Werkvloer, samenwerking en toekomstdenken
Nanette van Schelven, directeur-generaal Douane, en Jacco de Wit, beleidsrealisator bij de gemeente Heemskerk, benadrukten beiden het belang van innovaties die direct van de werkvloer komen. Van Schelven liet zien dat kleine, slimme ideeën van medewerkers vaak grote impact hebben, zoals efficiëntere methodes om containers te controleren. De Wit toonde met zijn project rondom waterberging onder wegen aan hoe stapsgewijs testen, doorzetten en leren van mislukkingen uiteindelijk leidde tot een cultuurverandering binnen zijn organisatie.
Annemiek de Vries, van het Nederlands Forensisch Instituut, en Mary-José van Overveld, van het Waterschap Brabantse Delta, richtten zich meer op samenwerking en langetermijnvisie. De Vries benadrukte de noodzaak van internationale kennisdeling, vooral binnen nicheterreinen zoals forensisch onderzoek, terwijl Van Overveld wees op het belang om tientallen jaren vooruit te denken in de aanpak van klimaat- en waterproblemen. Beiden onderstreepten dat innovatie niet alleen technische vernieuwing is, maar ook vraagt om nieuwe vormen van samenwerking.
Lef, sociale innovatie en mislukkingen
Naast technologische innovatie was er veel aandacht voor sociale innovatie. Zo vertelde Van Schelven hoe de Douane theater inzette om bewustzijn rondom integriteit te vergroten, en lichtte Van Overveld een project toe waarbij jongeren via scenario-denken werden betrokken bij toekomstvisies voor waterbeheer. Er werd breed erkend dat innovatie ook in cultuur en gedrag moet plaatsvinden, en dat lef en nieuwsgierigheid centraal moeten staan.

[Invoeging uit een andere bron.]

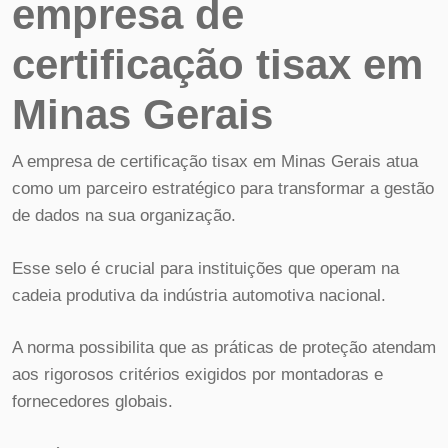
empresa de
certificação tisax em
Minas Gerais
A empresa de certificação tisax em Minas Gerais atua
como um parceiro estratégico para transformar a gestão
de dados na sua organização.
Esse selo é crucial para instituições que operam na
cadeia produtiva da indústria automotiva nacional.
A norma possibilita que as práticas de proteção atendam
aos rigorosos critérios exigidos por montadoras e
fornecedores globais.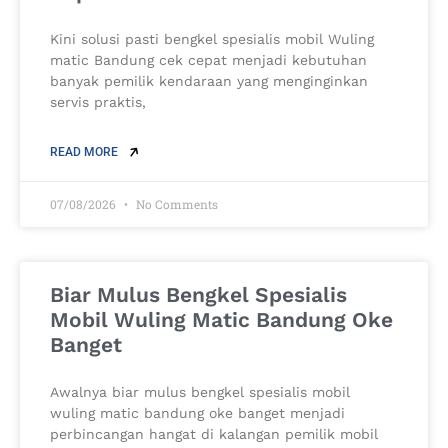
Kini solusi pasti bengkel spesialis mobil Wuling
matic Bandung cek cepat menjadi kebutuhan
banyak pemilik kendaraan yang menginginkan
servis praktis,
READ MORE
07/08/2026
No Comments
Biar Mulus Bengkel Spesialis
Mobil Wuling Matic Bandung Oke
Banget
Awalnya biar mulus bengkel spesialis mobil
wuling matic bandung oke banget menjadi
perbincangan hangat di kalangan pemilik mobil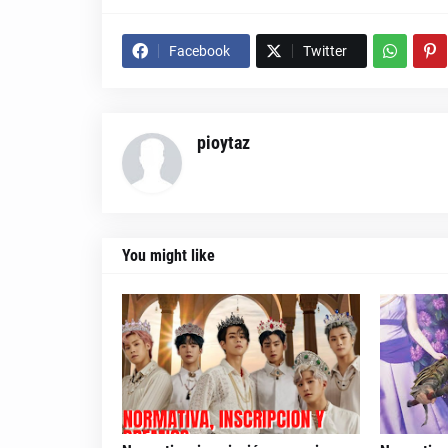
Facebook
Twitter
pioytaz
You might like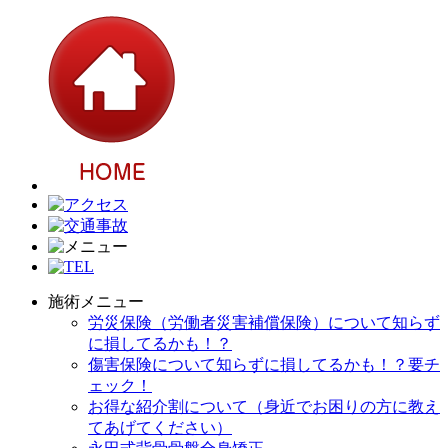
施術メニュー
労災保険（労働者災害補償保険）について知らず
に損してるかも！？
傷害保険について知らずに損してるかも！？要チ
ェック！
お得な紹介割について（身近でお困りの方に教え
てあげてください）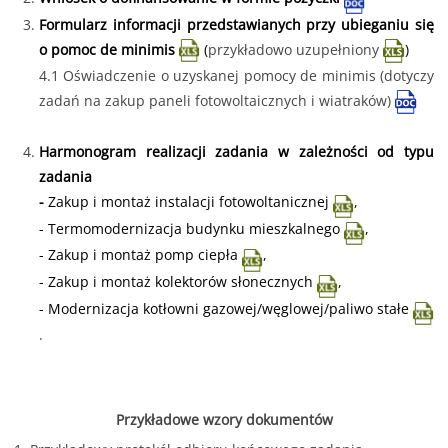
Formularz informacji przedstawianych przy ubieganiu się
o pomoc de minimis
(
przykładowo uzupełniony
)
4.1
Oświadczenie o uzyskanej pomocy de minimis (dotyczy
zadań na zakup paneli fotowoltaicznych i wiatraków)
Harmonogram realizacji zadania w zależności od typu
zadania
-
Zakup i montaż instalacji fotowoltanicznej
,
-
Termomodernizacja budynku mieszkalnego
,
-
Zakup i montaż pomp ciepła
,
-
Zakup i montaż kolektorów słonecznych
,
-
Modernizacja kotłowni gazowej/węglowej/paliwo stałe
.
Przykładowe wzory dokumentów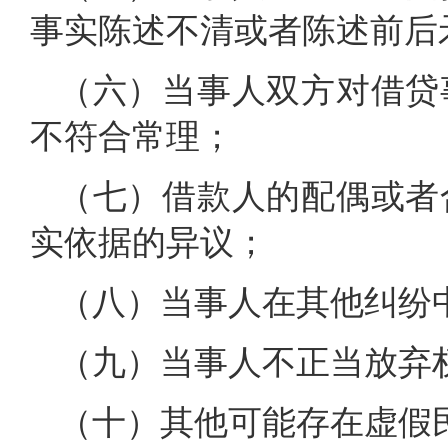
事实陈述不清或者陈述前后
（六）当事人双方对借贷
不符合常理；
（七）借款人的配偶或者
实依据的异议；
（八）当事人在其他纠纷
（九）当事人不正当放弃
（十）其他可能存在虚假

In het slot van het debat werd het belang van zichtbaarheid en leren uit mislukkingen onderstreept. Innovaties zouden niet alleen gevierd moeten worden wanneer ze slagen; ook mislukkingen verdienen een plek, zodat anderen ervan kunnen leren. De oproep om een ‘innovatievitrine’ op te zetten waarin successen én briljante mislukkingen worden verzameld, kreeg brede steun.
Concluderend
Innovatie staat binnen de overheid op de agenda, maar nog te gefragmenteerd en vaak te reactief. Voor een toekomstbestendige overheid zijn lef, focus, samenwerking en het normaliseren van risico’s essentieel. Het debat liet zien dat er veel goede voorbeelden zijn, maar dat structurele ondersteuning en meer zichtbaarheid van innovaties cruciaal blijven om de gewenste impact te realiseren.